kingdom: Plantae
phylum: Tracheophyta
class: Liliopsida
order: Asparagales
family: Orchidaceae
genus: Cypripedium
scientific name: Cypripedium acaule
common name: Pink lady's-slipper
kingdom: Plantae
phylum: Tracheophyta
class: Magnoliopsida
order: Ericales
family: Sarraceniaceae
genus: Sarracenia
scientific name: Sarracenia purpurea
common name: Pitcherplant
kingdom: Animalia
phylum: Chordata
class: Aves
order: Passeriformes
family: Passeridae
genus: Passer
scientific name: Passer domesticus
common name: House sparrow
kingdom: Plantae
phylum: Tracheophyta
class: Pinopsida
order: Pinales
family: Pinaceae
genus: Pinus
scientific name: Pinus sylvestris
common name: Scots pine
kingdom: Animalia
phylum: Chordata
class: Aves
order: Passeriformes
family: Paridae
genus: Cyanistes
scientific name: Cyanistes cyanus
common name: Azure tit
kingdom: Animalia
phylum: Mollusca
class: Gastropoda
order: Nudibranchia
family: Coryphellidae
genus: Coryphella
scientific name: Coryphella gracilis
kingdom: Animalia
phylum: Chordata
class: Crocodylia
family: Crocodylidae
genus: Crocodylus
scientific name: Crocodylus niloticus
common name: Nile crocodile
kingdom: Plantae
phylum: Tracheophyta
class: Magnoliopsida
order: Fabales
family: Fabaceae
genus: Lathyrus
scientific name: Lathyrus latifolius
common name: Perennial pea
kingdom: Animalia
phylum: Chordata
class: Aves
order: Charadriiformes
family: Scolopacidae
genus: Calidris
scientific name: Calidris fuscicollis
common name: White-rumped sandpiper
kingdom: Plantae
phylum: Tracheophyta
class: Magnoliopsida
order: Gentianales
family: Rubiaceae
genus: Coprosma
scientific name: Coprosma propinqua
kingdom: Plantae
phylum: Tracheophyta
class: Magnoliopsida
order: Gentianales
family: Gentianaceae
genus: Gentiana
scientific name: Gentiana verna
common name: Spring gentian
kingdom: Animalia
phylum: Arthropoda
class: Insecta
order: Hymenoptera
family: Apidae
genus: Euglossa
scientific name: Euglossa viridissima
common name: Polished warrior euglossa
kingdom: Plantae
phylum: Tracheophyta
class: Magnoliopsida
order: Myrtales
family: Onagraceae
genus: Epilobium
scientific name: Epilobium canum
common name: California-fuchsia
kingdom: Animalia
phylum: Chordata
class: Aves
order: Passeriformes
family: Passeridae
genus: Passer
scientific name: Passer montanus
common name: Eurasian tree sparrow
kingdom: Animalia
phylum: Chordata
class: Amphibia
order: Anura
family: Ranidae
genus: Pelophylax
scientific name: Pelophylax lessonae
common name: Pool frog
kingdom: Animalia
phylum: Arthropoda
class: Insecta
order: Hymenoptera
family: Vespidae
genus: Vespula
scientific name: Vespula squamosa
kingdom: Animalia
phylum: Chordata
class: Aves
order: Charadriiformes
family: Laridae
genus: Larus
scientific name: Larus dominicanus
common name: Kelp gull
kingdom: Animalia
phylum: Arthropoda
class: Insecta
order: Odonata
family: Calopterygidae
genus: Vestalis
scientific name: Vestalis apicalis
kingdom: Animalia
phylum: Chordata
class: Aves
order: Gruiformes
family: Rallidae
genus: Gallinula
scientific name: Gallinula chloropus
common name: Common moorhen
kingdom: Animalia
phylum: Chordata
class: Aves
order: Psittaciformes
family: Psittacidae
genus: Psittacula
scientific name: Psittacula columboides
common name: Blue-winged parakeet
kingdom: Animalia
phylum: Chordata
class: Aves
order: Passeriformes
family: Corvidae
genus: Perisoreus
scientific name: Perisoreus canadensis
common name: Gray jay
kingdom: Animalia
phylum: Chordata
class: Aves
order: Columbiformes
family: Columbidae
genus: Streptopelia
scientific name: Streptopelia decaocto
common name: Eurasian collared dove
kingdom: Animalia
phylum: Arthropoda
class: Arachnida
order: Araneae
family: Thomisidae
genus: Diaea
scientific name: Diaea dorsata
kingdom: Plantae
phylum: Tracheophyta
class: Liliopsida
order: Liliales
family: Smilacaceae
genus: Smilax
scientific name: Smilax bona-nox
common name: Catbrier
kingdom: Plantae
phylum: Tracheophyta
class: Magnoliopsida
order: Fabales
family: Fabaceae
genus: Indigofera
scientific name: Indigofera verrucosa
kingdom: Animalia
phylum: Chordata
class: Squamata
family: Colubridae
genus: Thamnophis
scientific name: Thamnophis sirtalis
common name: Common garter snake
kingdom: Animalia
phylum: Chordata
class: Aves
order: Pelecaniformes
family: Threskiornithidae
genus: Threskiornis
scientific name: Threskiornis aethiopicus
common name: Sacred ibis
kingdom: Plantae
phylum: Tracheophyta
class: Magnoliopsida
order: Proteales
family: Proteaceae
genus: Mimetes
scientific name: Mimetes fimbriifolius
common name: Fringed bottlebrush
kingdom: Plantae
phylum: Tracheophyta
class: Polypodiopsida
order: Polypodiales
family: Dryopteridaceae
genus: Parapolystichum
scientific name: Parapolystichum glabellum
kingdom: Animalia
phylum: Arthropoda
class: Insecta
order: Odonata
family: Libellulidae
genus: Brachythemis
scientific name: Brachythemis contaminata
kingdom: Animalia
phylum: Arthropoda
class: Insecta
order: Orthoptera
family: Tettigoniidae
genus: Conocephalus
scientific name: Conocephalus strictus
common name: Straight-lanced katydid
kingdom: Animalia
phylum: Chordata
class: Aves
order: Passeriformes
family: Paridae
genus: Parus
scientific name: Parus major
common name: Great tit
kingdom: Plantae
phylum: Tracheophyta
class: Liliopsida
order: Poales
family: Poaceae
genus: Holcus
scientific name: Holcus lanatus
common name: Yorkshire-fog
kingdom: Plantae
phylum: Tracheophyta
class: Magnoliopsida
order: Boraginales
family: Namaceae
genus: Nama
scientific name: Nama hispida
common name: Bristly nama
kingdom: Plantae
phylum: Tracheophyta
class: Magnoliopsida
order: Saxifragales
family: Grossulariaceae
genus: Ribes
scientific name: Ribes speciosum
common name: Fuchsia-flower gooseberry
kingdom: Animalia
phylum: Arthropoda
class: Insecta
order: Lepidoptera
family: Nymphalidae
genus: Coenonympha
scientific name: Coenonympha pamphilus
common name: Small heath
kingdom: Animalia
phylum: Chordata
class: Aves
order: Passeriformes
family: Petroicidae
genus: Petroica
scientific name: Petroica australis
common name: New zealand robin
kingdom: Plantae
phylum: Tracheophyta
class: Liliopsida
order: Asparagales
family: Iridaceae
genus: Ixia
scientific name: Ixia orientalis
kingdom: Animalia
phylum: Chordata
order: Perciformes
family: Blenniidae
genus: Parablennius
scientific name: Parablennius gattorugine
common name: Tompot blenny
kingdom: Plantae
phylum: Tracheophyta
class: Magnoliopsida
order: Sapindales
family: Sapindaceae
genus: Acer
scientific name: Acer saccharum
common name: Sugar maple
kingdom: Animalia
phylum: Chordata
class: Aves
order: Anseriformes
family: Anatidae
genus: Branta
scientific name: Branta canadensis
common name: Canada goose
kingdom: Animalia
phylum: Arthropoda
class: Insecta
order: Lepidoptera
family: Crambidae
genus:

= = = =

__Exercise__
Print the entire listing above once more, line for line, with no changes.

__Response to the exercise__
kingdom: Plantae
phylum: Tracheophyta
class: Liliopsida
order: Asparagales
family: Orchidaceae
genus: Cypripedium
scientific name: Cypripedium acaule
common name: Pink lady's-slipper
kingdom: Plantae
phylum: Tracheophyta
class: Magnoliopsida
order: Ericales
family: Sarraceniaceae
genus: Sarracenia
scientific name: Sarracenia purpurea
common name: Pitcherplant
kingdom: Animalia
phylum: Chordata
class: Aves
order: Passeriformes
family: Passeridae
genus: Passer
scientific name: Passer domesticus
common name: House sparrow
kingdom: Plantae
phylum: Tracheophyta
class: Pinopsida
order: Pinales
family: Pinaceae
genus: Pinus
scientific name: Pinus sylvestris
common name: Scots pine
kingdom: Animalia
phylum: Chordata
class: Aves
order: Passeriformes
family: Paridae
genus: Cyanistes
scientific name: Cyanistes cyanus
common name: Azure tit
kingdom: Animalia
phylum: Mollusca
class: Gastropoda
order: Nudibranchia
family: Coryphellidae
genus: Coryphella
scientific name: Coryphella gracilis
kingdom: Animalia
phylum: Chordata
class: Crocodylia
family: Crocodylidae
genus: Crocodylus
scientific name: Crocodylus niloticus
common name: Nile crocodile
kingdom: Plantae
phylum: Tracheophyta
class: Magnoliopsida
order: Fabales
family: Fabaceae
genus: Lathyrus
scientific name: Lathyrus latifolius
common name: Perennial pea
kingdom: Animalia
phylum: Chordata
class: Aves
order: Charadriiformes
family: Scolopacidae
genus: Calidris
scientific name: Calidris fuscicollis
common name: White-rumped sandpiper
kingdom: Plantae
phylum: Tracheophyta
class: Magnoliopsida
order: Gentianales
family: Rubiaceae
genus: Coprosma
scientific name: Coprosma propinqua
kingdom: Plantae
phylum: Tracheophyta
class: Magnoliopsida
order: Gentianales
family: Gentianaceae
genus: Gentiana
scientific name: Gentiana verna
common name: Spring gentian
kingdom: Animalia
phylum: Arthropoda
class: Insecta
order: Hymenoptera
family: Apidae
genus: Euglossa
scientific name: Euglossa viridissima
common name: Polished warrior euglossa
kingdom: Plantae
phylum: Tracheophyta
class: Magnoliopsida
order: Myrtales
family: Onagraceae
genus: Epilobium
scientific name: Epilobium canum
common name: California-fuchsia
kingdom: Animalia
phylum: Chordata
class: Aves
order: Passeriformes
family: Passeridae
genus: Passer
scientific name: Passer montanus
common name: Eurasian tree sparrow
kingdom: Animalia
phylum: Chordata
class: Amphibia
order: Anura
family: Ranidae
genus: Pelophylax
scientific name: Pelophylax lessonae
common name: Pool frog
kingdom: Animalia
phylum: Arthropoda
class: Insecta
order: Hymenoptera
family: Vespidae
genus: Vespula
scientific name: Vespula squamosa
kingdom: Animalia
phylum: Chordata
class: Aves
order: Charadriiformes
family: Laridae
genus: Larus
scientific name: Larus dominicanus
common name: Kelp gull
kingdom: Animalia
phylum: Arthropoda
class: Insecta
order: Odonata
family: Calopterygidae
genus: Vestalis
scientific name: Vestalis apicalis
kingdom: Animalia
phylum: Chordata
class: Aves
order: Gruiformes
family: Rallidae
genus: Gallinula
scientific name: Gallinula chloropus
common name: Common moorhen
kingdom: Animalia
phylum: Chordata
class: Aves
order: Psittaciformes
family: Psittacidae
genus: Psittacula
scientific name: Psittacula columboides
common name: Blue-winged parakeet
kingdom: Animalia
phylum: Chordata
class: Aves
order: Passeriformes
family: Corvidae
genus: Perisoreus
scientific name: Perisoreus canadensis
common name: Gray jay
kingdom: Animalia
phylum: Chordata
class: Aves
order: Columbiformes
family: Columbidae
genus: Streptopelia
scientific name: Streptopelia decaocto
common name: Eurasian collared dove
kingdom: Animalia
phylum: Arthropoda
class: Arachnida
order: Araneae
family: Thomisidae
genus: Diaea
scientific name: Diaea dorsata
kingdom: Plantae
phylum: Tracheophyta
class: Liliopsida
order: Liliales
family: Smilacaceae
genus: Smilax
scientific name: Smilax bona-nox
common name: Catbrier
kingdom: Plantae
phylum: Tracheophyta
class: Magnoliopsida
order: Fabales
family: Fabaceae
genus: Indigofera
scientific name: Indigofera verrucosa
kingdom: Animalia
phylum: Chordata
class: Squamata
family: Colubridae
genus: Thamnophis
scientific name: Thamnophis sirtalis
common name: Common garter snake
kingdom: Animalia
phylum: Chordata
class: Aves
order: Pelecaniformes
family: Threskiornithidae
genus: Threskiornis
scientific name: Threskiornis aethiopicus
common name: Sacred ibis
kingdom: Plantae
phylum: Tracheophyta
class: Magnoliopsida
order: Proteales
family: Proteaceae
genus: Mimetes
scientific name: Mimetes fimbriifolius
common name: Fringed bottlebrush
kingdom: Plantae
phylum: Tracheophyta
class: Polypodiopsida
order: Polypodiales
family: Dryopteridaceae
genus: Parapolystichum
scientific name: Parapolystichum glabellum
kingdom: Animalia
phylum: Arthropoda
class: Insecta
order: Odonata
family: Libellulidae
genus: Brachythemis
scientific name: Brachythemis contaminata
kingdom: Animalia
phylum: Arthropoda
class: Insecta
order: Orthoptera
family: Tettigoniidae
genus: Conocephalus
scientific name: Conocephalus strictus
common name: Straight-lanced katydid
kingdom: Animalia
phylum: Chordata
class: Aves
order: Passeriformes
family: Paridae
genus: Parus
scientific name: Parus major
common name: Great tit
kingdom: Plantae
phylum: Tracheophyta
class: Liliopsida
order: Poales
family: Poaceae
genus: Holcus
scientific name: Holcus lanatus
common name: Yorkshire-fog
kingdom: Plantae
phylum: Tracheophyta
class: Magnoliopsida
order: Boraginales
family: Namaceae
genus: Nama
scientific name: Nama hispida
common name: Bristly nama
kingdom: Plantae
phylum: Tracheophyta
class: Magnoliopsida
order: Saxifragales
family: Grossulariaceae
genus: Ribes
scientific name: Ribes speciosum
common name: Fuchsia-flower gooseberry
kingdom: Animalia
phylum: Arthropoda
class: Insecta
order: Lepidoptera
family: Nymphalidae
genus: Coenonympha
scientific name: Coenonympha pamphilus
common name: Small heath
kingdom: Animalia
phylum: Chordata
class: Aves
order: Passeriformes
family: Petroicidae
genus: Petroica
scientific name: Petroica australis
common name: New zealand robin
kingdom: Plantae
phylum: Tracheophyta
class: Liliopsida
order: Asparagales
family: Iridaceae
genus: Ixia
scientific name: Ixia orientalis
kingdom: Animalia
phylum: Chordata
order: Perciformes
family: Blenniidae
genus: Parablennius
scientific name: Parablennius gattorugine
common name: Tompot blenny
kingdom: Plantae
phylum: Tracheophyta
class: Magnoliopsida
order: Sapindales
family: Sapindaceae
genus: Acer
scientific name: Acer saccharum
common name: Sugar maple
kingdom: Animalia
phylum: Chordata
class: Aves
order: Anseriformes
family: Anatidae
genus: Branta
scientific name: Branta canadensis
common name: Canada goose
kingdom: Animalia
phylum: Arthropoda
class: Insecta
order: Lepidoptera
family: Crambidae
genus:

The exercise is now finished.